- What is needed -
Copy out all lines in the data below containing the string "APERTURE".
%%
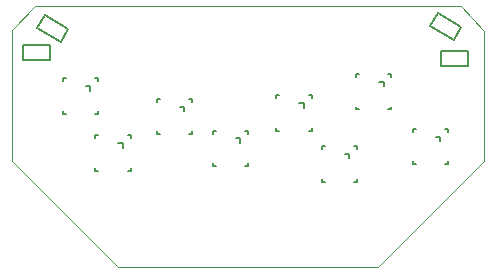
<source format=gbo>
G04 (created by PCBNEW-RS274X (2012-apr-16-27)-stable) date Thu 13 Mar 2014 04:59:36 PM EDT*
G01*
G70*
G90*
%MOIN*%
G04 Gerber Fmt 3.4, Leading zero omitted, Abs format*
%FSLAX34Y34*%
G04 APERTURE LIST*
%ADD10C,0.006000*%
%ADD11C,0.000400*%
%ADD12C,0.002000*%
%ADD13C,0.007900*%
%ADD14C,0.005000*%
G04 APERTURE END LIST*
G54D10*
G54D11*
X27953Y-19596D02*
X27953Y-23917D01*
X27165Y-18770D02*
X27953Y-19596D01*
X16890Y-18770D02*
X27165Y-18770D01*
X12205Y-19557D02*
X12205Y-23917D01*
X12992Y-18770D02*
X12205Y-19557D01*
X16890Y-18770D02*
X12992Y-18770D01*
X15748Y-27461D02*
X12205Y-23917D01*
X24409Y-27461D02*
X27953Y-23917D01*
X24016Y-27461D02*
X24409Y-27461D01*
X15748Y-27461D02*
X24016Y-27461D01*
G54D12*
X15748Y-27461D02*
X24016Y-27461D01*
G54D13*
X25561Y-24036D02*
X25660Y-24036D01*
X25561Y-24036D02*
X25561Y-23937D01*
X26743Y-24036D02*
X26644Y-24036D01*
X26743Y-24036D02*
X26743Y-23937D01*
X25561Y-22854D02*
X25561Y-22953D01*
X25561Y-22854D02*
X25660Y-22854D01*
X26743Y-22953D02*
X26743Y-22854D01*
X26743Y-22854D02*
X26644Y-22854D01*
X26487Y-23267D02*
X26487Y-23110D01*
X26487Y-23110D02*
X26330Y-23110D01*
X23671Y-22205D02*
X23770Y-22205D01*
X23671Y-22205D02*
X23671Y-22106D01*
X24853Y-22205D02*
X24754Y-22205D01*
X24853Y-22205D02*
X24853Y-22106D01*
X23671Y-21023D02*
X23671Y-21122D01*
X23671Y-21023D02*
X23770Y-21023D01*
X24853Y-21122D02*
X24853Y-21023D01*
X24853Y-21023D02*
X24754Y-21023D01*
X24597Y-21436D02*
X24597Y-21279D01*
X24597Y-21279D02*
X24440Y-21279D01*
X22529Y-24607D02*
X22628Y-24607D01*
X22529Y-24607D02*
X22529Y-24508D01*
X23711Y-24607D02*
X23612Y-24607D01*
X23711Y-24607D02*
X23711Y-24508D01*
X22529Y-23425D02*
X22529Y-23524D01*
X22529Y-23425D02*
X22628Y-23425D01*
X23711Y-23524D02*
X23711Y-23425D01*
X23711Y-23425D02*
X23612Y-23425D01*
X23455Y-23838D02*
X23455Y-23681D01*
X23455Y-23681D02*
X23298Y-23681D01*
X21023Y-22914D02*
X21122Y-22914D01*
X21023Y-22914D02*
X21023Y-22815D01*
X22205Y-22914D02*
X22106Y-22914D01*
X22205Y-22914D02*
X22205Y-22815D01*
X21023Y-21732D02*
X21023Y-21831D01*
X21023Y-21732D02*
X21122Y-21732D01*
X22205Y-21831D02*
X22205Y-21732D01*
X22205Y-21732D02*
X22106Y-21732D01*
X21949Y-22145D02*
X21949Y-21988D01*
X21949Y-21988D02*
X21792Y-21988D01*
X18897Y-24095D02*
X18996Y-24095D01*
X18897Y-24095D02*
X18897Y-23996D01*
X20079Y-24095D02*
X19980Y-24095D01*
X20079Y-24095D02*
X20079Y-23996D01*
X18897Y-22913D02*
X18897Y-23012D01*
X18897Y-22913D02*
X18996Y-22913D01*
X20079Y-23012D02*
X20079Y-22913D01*
X20079Y-22913D02*
X19980Y-22913D01*
X19823Y-23326D02*
X19823Y-23169D01*
X19823Y-23169D02*
X19666Y-23169D01*
X17027Y-23032D02*
X17126Y-23032D01*
X17027Y-23032D02*
X17027Y-22933D01*
X18209Y-23032D02*
X18110Y-23032D01*
X18209Y-23032D02*
X18209Y-22933D01*
X17027Y-21850D02*
X17027Y-21949D01*
X17027Y-21850D02*
X17126Y-21850D01*
X18209Y-21949D02*
X18209Y-21850D01*
X18209Y-21850D02*
X18110Y-21850D01*
X17953Y-22263D02*
X17953Y-22106D01*
X17953Y-22106D02*
X17796Y-22106D01*
X14980Y-24252D02*
X15079Y-24252D01*
X14980Y-24252D02*
X14980Y-24153D01*
X16162Y-24252D02*
X16063Y-24252D01*
X16162Y-24252D02*
X16162Y-24153D01*
X14980Y-23070D02*
X14980Y-23169D01*
X14980Y-23070D02*
X15079Y-23070D01*
X16162Y-23169D02*
X16162Y-23070D01*
X16162Y-23070D02*
X16063Y-23070D01*
X15906Y-23483D02*
X15906Y-23326D01*
X15906Y-23326D02*
X15749Y-23326D01*
X13897Y-22343D02*
X13996Y-22343D01*
X13897Y-22343D02*
X13897Y-22244D01*
X15079Y-22343D02*
X14980Y-22343D01*
X15079Y-22343D02*
X15079Y-22244D01*
X13897Y-21161D02*
X13897Y-21260D01*
X13897Y-21161D02*
X13996Y-21161D01*
X15079Y-21260D02*
X15079Y-21161D01*
X15079Y-21161D02*
X14980Y-21161D01*
X14823Y-21574D02*
X14823Y-21417D01*
X14823Y-21417D02*
X14666Y-21417D01*
G54D14*
X13058Y-19490D02*
X13838Y-19940D01*
X13838Y-19940D02*
X14088Y-19506D01*
X14088Y-19506D02*
X13308Y-19056D01*
X13308Y-19056D02*
X13058Y-19490D01*
X26148Y-19431D02*
X26928Y-19881D01*
X26928Y-19881D02*
X27178Y-19447D01*
X27178Y-19447D02*
X26398Y-18997D01*
X26398Y-18997D02*
X26148Y-19431D01*
X26519Y-20752D02*
X27419Y-20752D01*
X27419Y-20752D02*
X27419Y-20252D01*
X27419Y-20252D02*
X26519Y-20252D01*
X26519Y-20252D02*
X26519Y-20752D01*
X13472Y-20055D02*
X12572Y-20055D01*
X12572Y-20055D02*
X12572Y-20555D01*
X12572Y-20555D02*
X13472Y-20555D01*
X13472Y-20555D02*
X13472Y-20055D01*
M02*

</source>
%%
- Solution -
G04 APERTURE LIST*
G04 APERTURE END LIST*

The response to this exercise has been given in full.